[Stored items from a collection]
....

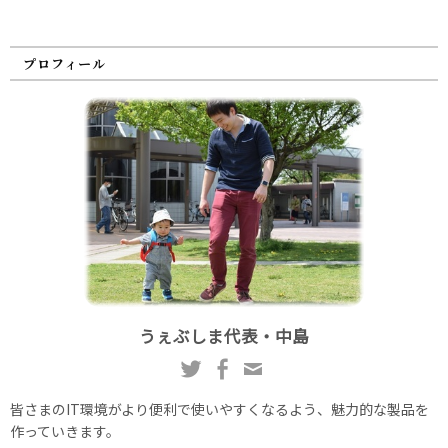
プロフィール
うぇぶしま代表・中島
皆さまのIT環境がより便利で使いやすくなるよう、魅力的な製品を
作っていきます。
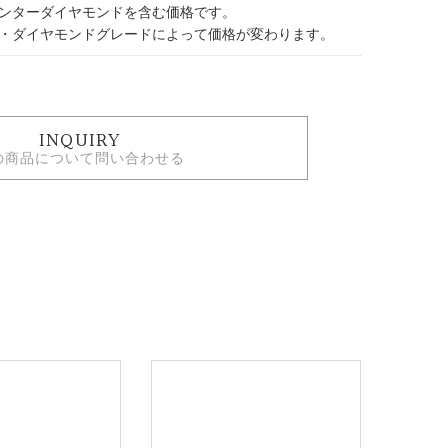
ンターダイヤモンドを含む価格です。
・ダイヤモンドグレードによって価格が変わります。
INQUIRY
の商品について問い合わせる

....

TASK GOAL
In the answer, the data should reappear exactly, with no pictures.

YOUR SOLUTION
プロフィール
うぇぶしま代表・中島
皆さまのIT環境がより便利で使いやすくなるよう、魅力的な製品を
作っていきます。
ンターダイヤモンドを含む価格です。
・ダイヤモンドグレードによって価格が変わります。
INQUIRY
の商品について問い合わせる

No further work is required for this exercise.